Given the series of prime numbers greater than $9$, we organize them in four rows, according to their last digit ($1,3,7$ or $9$). The column in which they are displayed is the ten to which they belong, as illustrated in the following scheme.
My conjecture is:
Given any two primes (i.e. given any two points in the above scheme), it is always possible to find a circle passing through at least other two points, representing other two primes.
Here I present some examples, taking two random points. Sorry for the bad quality of the picture.
Since I am not an expert of prime numbers, this can be an obvious result (if true, of course). In this case, I apologize for the trivial question.
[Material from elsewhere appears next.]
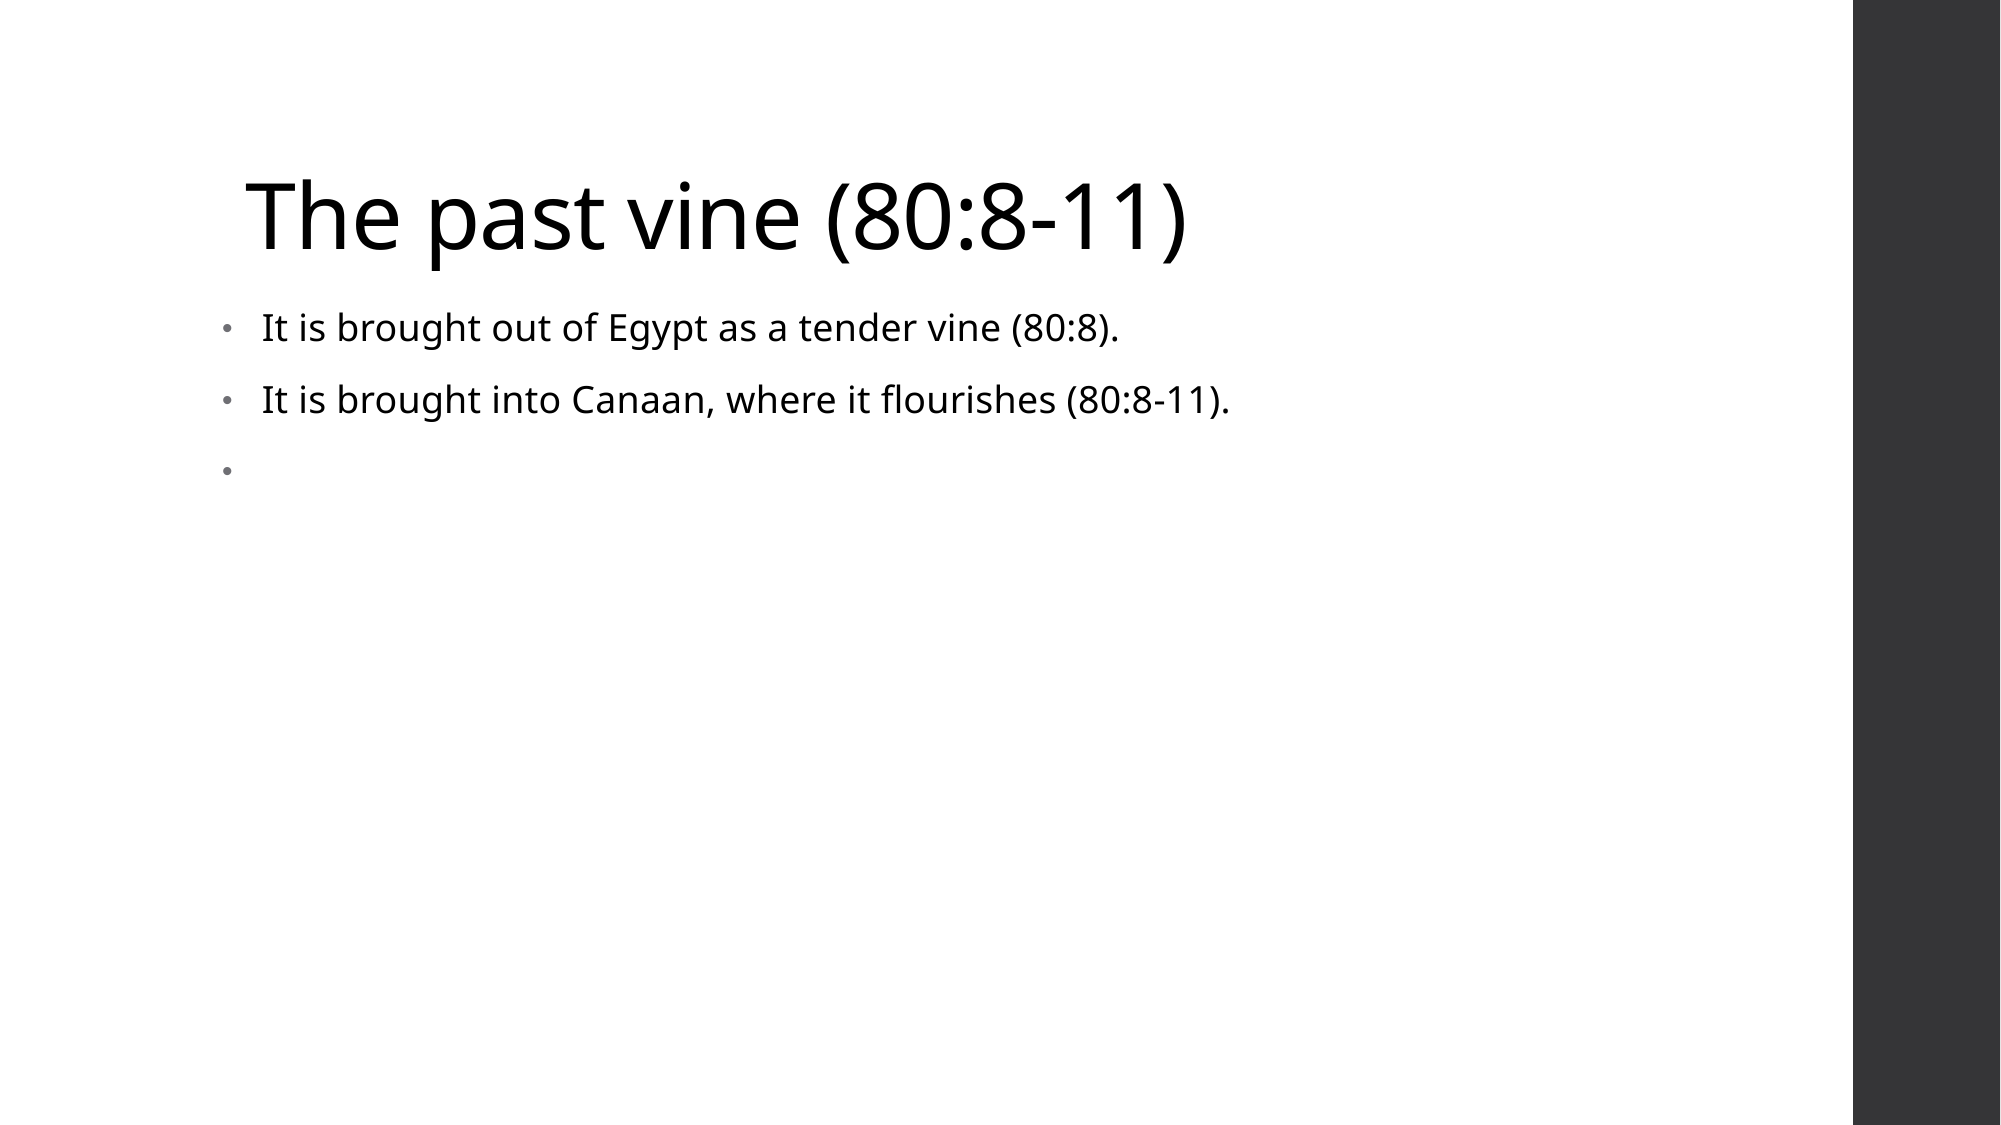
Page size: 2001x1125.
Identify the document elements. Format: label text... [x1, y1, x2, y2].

list It is brought out of Egypt as a tender vine (80:8). It is brought into Canaan, where it flourishes (80:8-11). [206, 299, 1617, 1014]
title The past vine (80:8-11) [206, 60, 1797, 278]
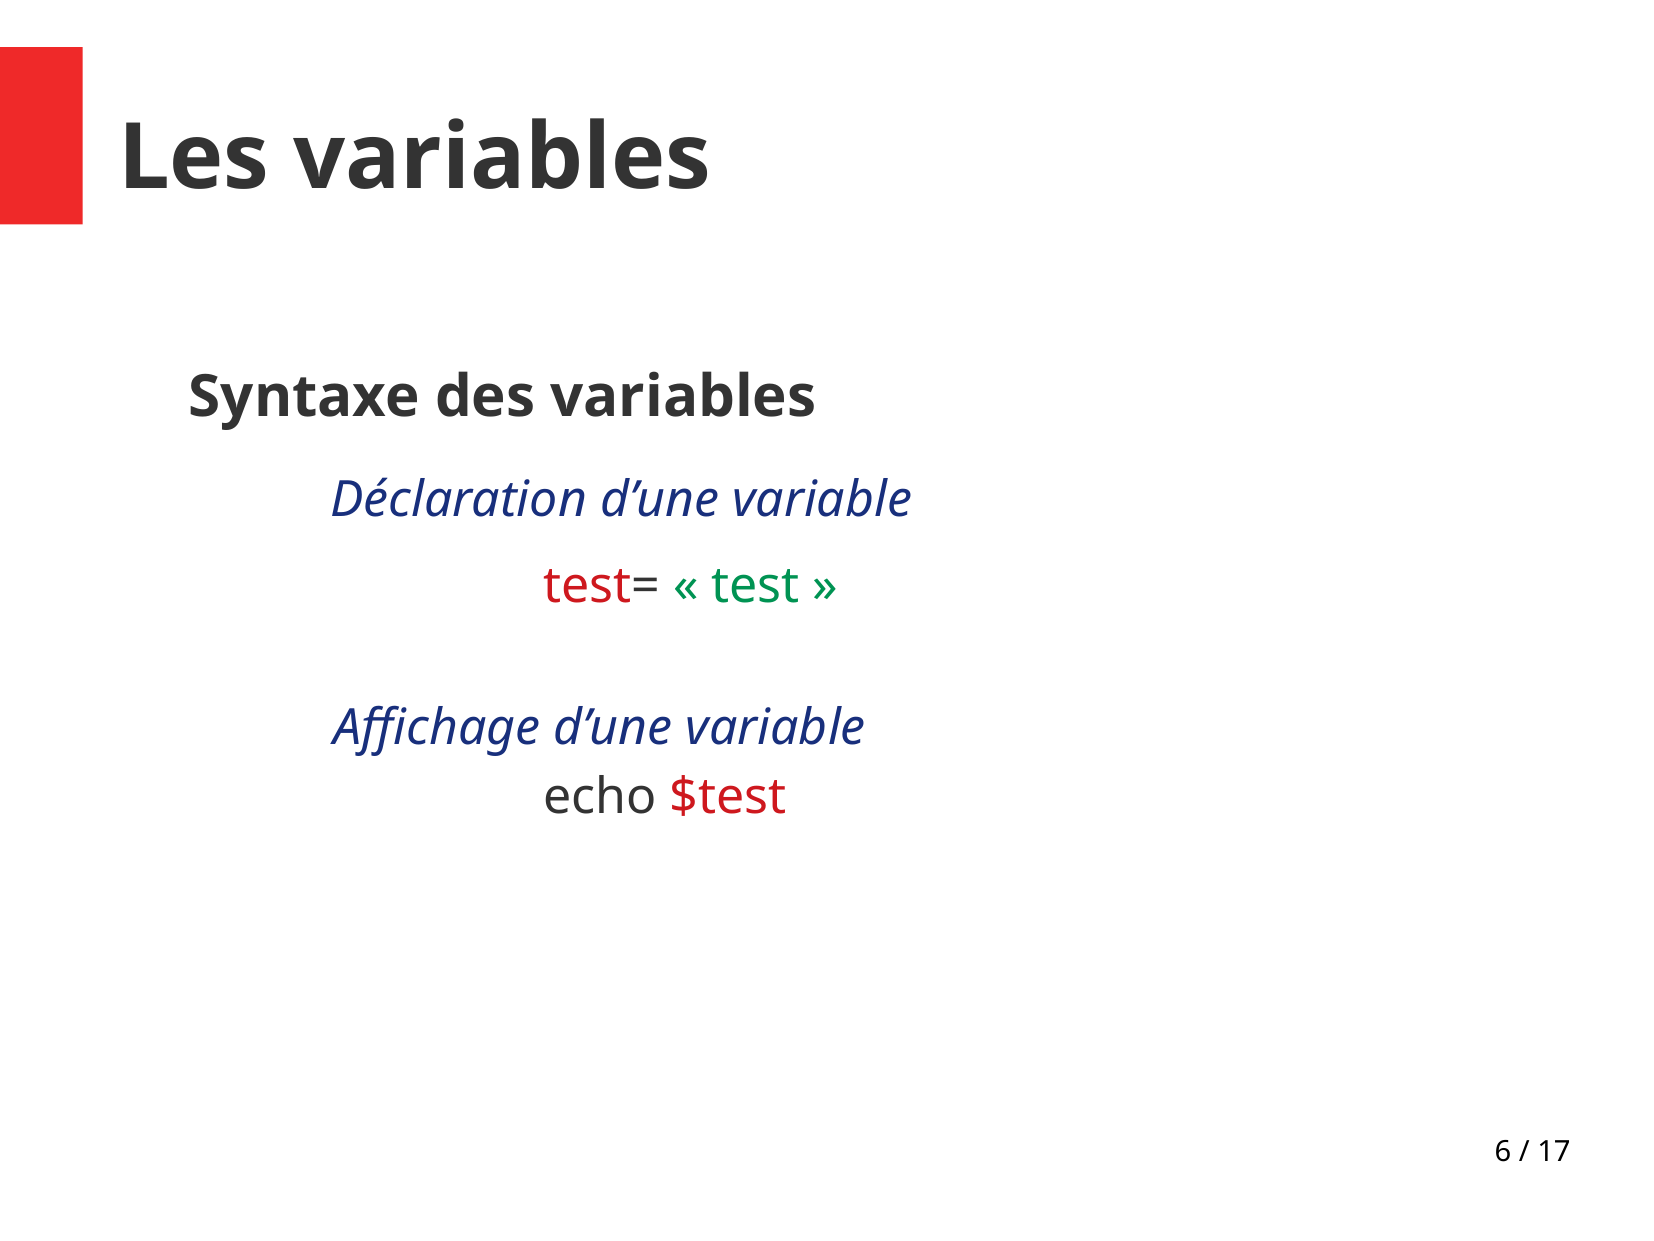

However, I tried to attack the problem by means of the equation of the circle, but I got lost. Thanks for your help!
NOTE: You might be interested in this and in this other post. Also, here I state a similar conjecture for ellipses.
Best Answer
Assuming Polignac's conjecture we will always be able to find two primes $(c,d)$ such that
$$ \left\lfloor{ \frac{a}{10}} \right\rfloor - \left\lfloor{\frac{b}{10}}\right\rfloor = -\left(\left\lfloor{\frac{c}{10}}\right\rfloor - \left\lfloor{\frac{d}{10}}\right\rfloor\right) $$
(the distance between $a$ and $b$ along the $x$-axis is equal to the negative of the distance between $c$ and $d$) and
$$ a = b,\; \; c=d \; \mod 10 $$
($a$ and $b$, and $c$ and $d$, end in the same digits).
This defines an isosceles trapezium, which is always a cyclic quadrilateral (a quadrilateral such that a circle can be drawn with its 4 vertices.
If $a = b \mod 10 \;$, the above argument still probably holds, but I have not found a proof.